Please reproduce, exactly as given, the lines running from the start of the data to the line containing "village à vocation", inclusive, and omit the pictures.

Segment Start: Dataset excerpts

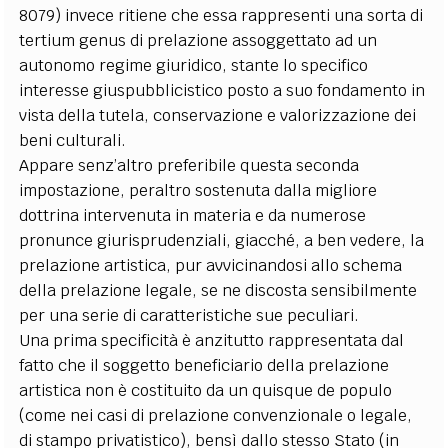
8079) invece ritiene che essa rappresenti una sorta di
tertium genus di prelazione assoggettato ad un
autonomo regime giuridico, stante lo specifico
interesse giuspubblicistico posto a suo fondamento in
vista della tutela, conservazione e valorizzazione dei
beni culturali.
Appare senz’altro preferibile questa seconda
impostazione, peraltro sostenuta dalla migliore
dottrina intervenuta in materia e da numerose
pronunce giurisprudenziali, giacché, a ben vedere, la
prelazione artistica, pur avvicinandosi allo schema
della prelazione legale, se ne discosta sensibilmente
per una serie di caratteristiche sue peculiari.
Una prima specificità è anzitutto rappresentata dal
fatto che il soggetto beneficiario della prelazione
artistica non è costituito da un quisque de populo
(come nei casi di prelazione convenzionale o legale,
di stampo privatistico), bensì dallo stesso Stato (in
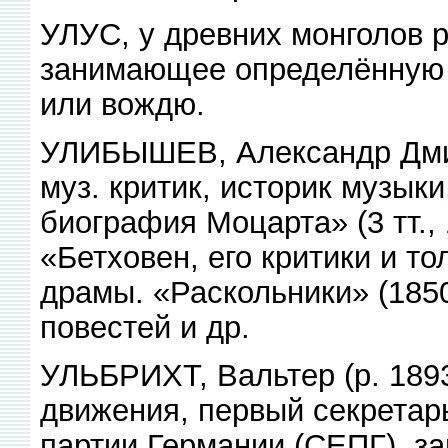
УЛУС, у древних монголов 
занимающее определённую 
или вождю.
УЛИБЫШЕВ, Александр Дмит
муз. критик, историк музыки
биография Моцарта» (3 тт., 
«Бетховен, его критики и то
драмы. «Раскольники» (1850
повестей и др.
УЛЬБРИХТ, Вальтер (р. 1893
движения, первый секретар
партии Германии (СЕПГ), з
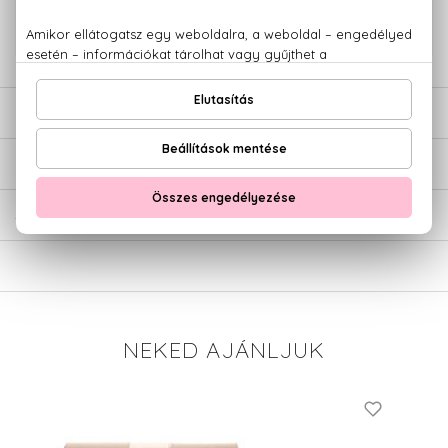
+36 20
Kérdésed van, elakadtál? Hívd ügyfélszolgálatunkat:
779 1926
LEÍRÁS
ÉRTÉKELÉSEK (0)
SZÁLLÍTÁS
NEKED AJÁNLJUK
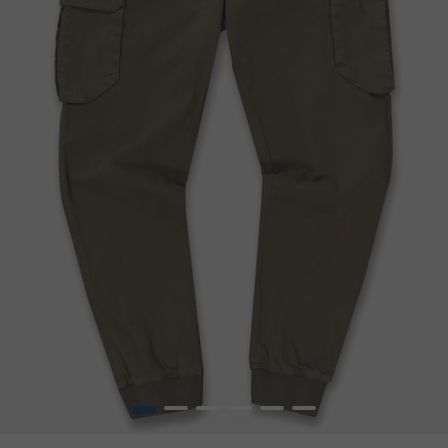
1
2
3
4
5
6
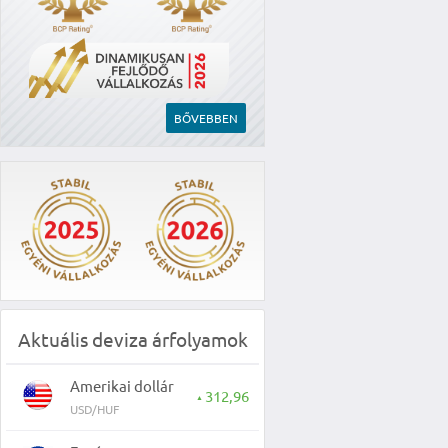
BŐVEBBEN
Aktuális deviza árfolyamok
Amerikai dollár
312,96
▲
USD/HUF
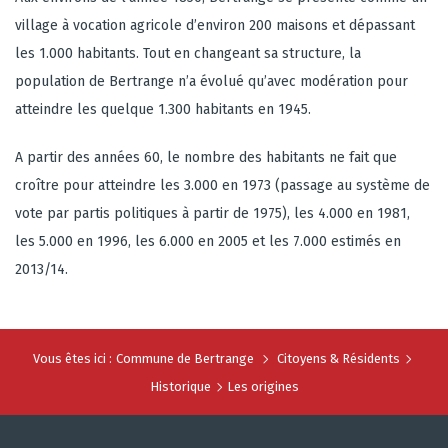
village à vocation agricole d’environ 200 maisons et dépassant
les 1.000 habitants. Tout en changeant sa structure, la
population de Bertrange n’a évolué qu’avec modération pour
atteindre les quelque 1.300 habitants en 1945.
A partir des années 60, le nombre des habitants ne fait que
croître pour atteindre les 3.000 en 1973 (passage au système de
vote par partis politiques à partir de 1975), les 4.000 en 1981,
les 5.000 en 1996, les 6.000 en 2005 et les 7.000 estimés en
2013/14.
Vous êtes ici :
Commune de Bertrange
Citoyens & Résidents
Historique
Les origines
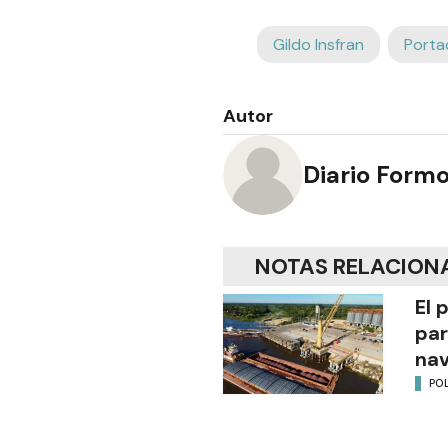
Gildo Insfran
Porta
Autor
Diario Form
NOTAS RELACION
El 
par
na
POL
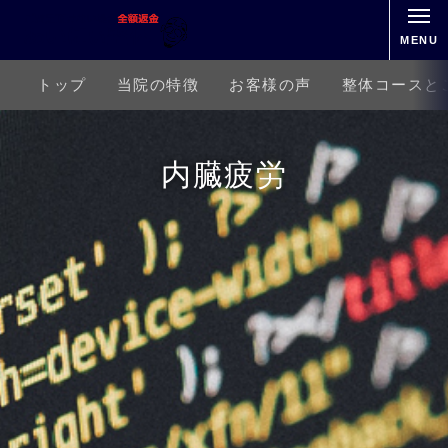
MENU
トップ
当院の特徴
お客様の声
整体コースと
内臓疲労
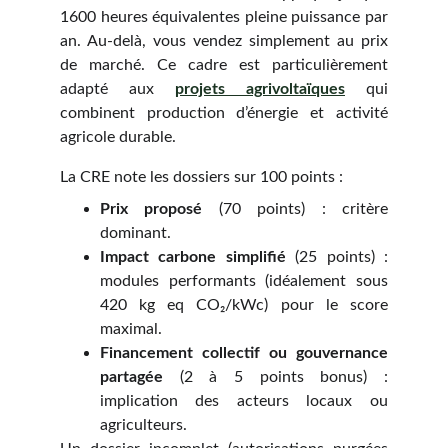
1600 heures équivalentes pleine puissance par
an. Au-delà, vous vendez simplement au prix
de marché. Ce cadre est particulièrement
adapté aux
projets agrivoltaïques
qui
combinent production d’énergie et activité
agricole durable.
La CRE note les dossiers sur 100 points :
Prix proposé
(70 points) : critère
dominant.
Impact carbone simplifié
(25 points) :
modules performants (idéalement sous
420 kg eq CO₂/kWc) pour le score
maximal.
Financement collectif ou gouvernance
partagée
(2 à 5 points bonus) :
implication des acteurs locaux ou
agriculteurs.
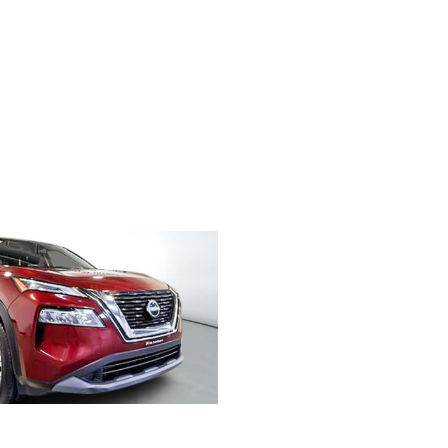
ue
- 800 $
NIV 335278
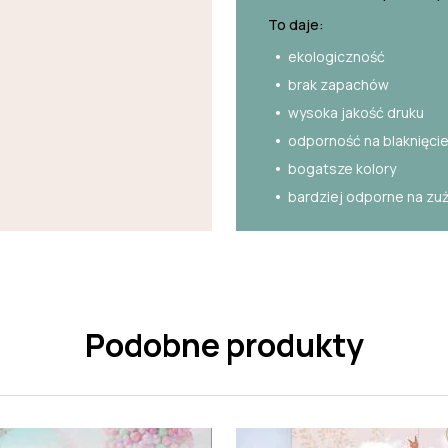
To daje:
ekologiczność
brak zapachów
wysoka jakość druku
odporność na blaknięci
bogatsze kolory
bardziej odporne na zu
Podobne produkty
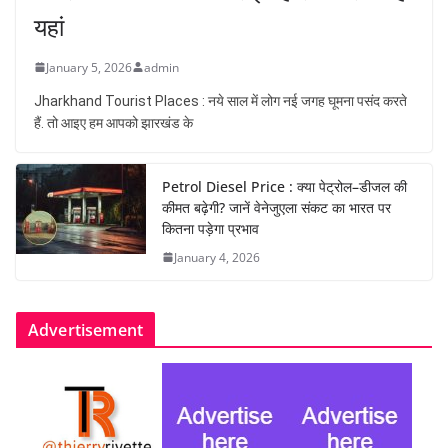
यहां
January 5, 2026
admin
Jharkhand Tourist Places : नये साल में लोग नई जगह घूमना पसंद करते
हैं. तो आइए हम आपको झारखंड के
Petrol Diesel Price : क्या पेट्रोल–डीजल की
कीमत बढ़ेगी? जानें वेनेजुएला संकट का भारत पर
कितना पड़ेगा प्रभाव
January 4, 2026
Advertisement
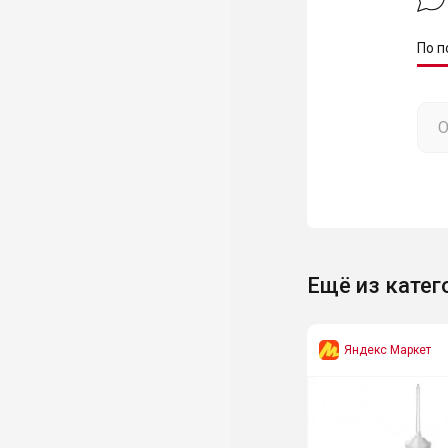
По п
Ещё из катег
Яндекс Маркет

Segment End: Dataset excerpts

**Completed task:**
8079) invece ritiene che essa rappresenti una sorta di
tertium genus di prelazione assoggettato ad un
autonomo regime giuridico, stante lo specifico
interesse giuspubblicistico posto a suo fondamento in
vista della tutela, conservazione e valorizzazione dei
beni culturali.
Appare senz’altro preferibile questa seconda
impostazione, peraltro sostenuta dalla migliore
dottrina intervenuta in materia e da numerose
pronunce giurisprudenziali, giacché, a ben vedere, la
prelazione artistica, pur avvicinandosi allo schema
della prelazione legale, se ne discosta sensibilmente
per una serie di caratteristiche sue peculiari.
Una prima specificità è anzitutto rappresentata dal
fatto che il soggetto beneficiario della prelazione
artistica non è costituito da un quisque de populo
(come nei casi di prelazione convenzionale o legale,
di stampo privatistico), bensì dallo stesso Stato (in
УЛУС, у древних монголов 
занимающее определённую 
или вождю.
УЛИБЫШЕВ, Александр Дмит
муз. критик, историк музыки
биография Моцарта» (3 тт., 
«Бетховен, его критики и то
драмы. «Раскольники» (1850
повестей и др.
УЛЬБРИХТ, Вальтер (р. 1893
движения, первый секретар
партии Германии (СЕПГ), з
+36 20
Kérdésed van, elakadtál? Hívd ügyfélszolgálatunkat:
779 1926
LEÍRÁS
ÉRTÉKELÉSEK (0)
SZÁLLÍTÁS
NEKED AJÁNLJUK
1
2
3
4
5
6
BŐVEBBEN
Aktuális deviza árfolyamok
Amerikai dollár
312,96
▲
USD/HUF
village à vocation agricole d’environ 200 maisons et dépassant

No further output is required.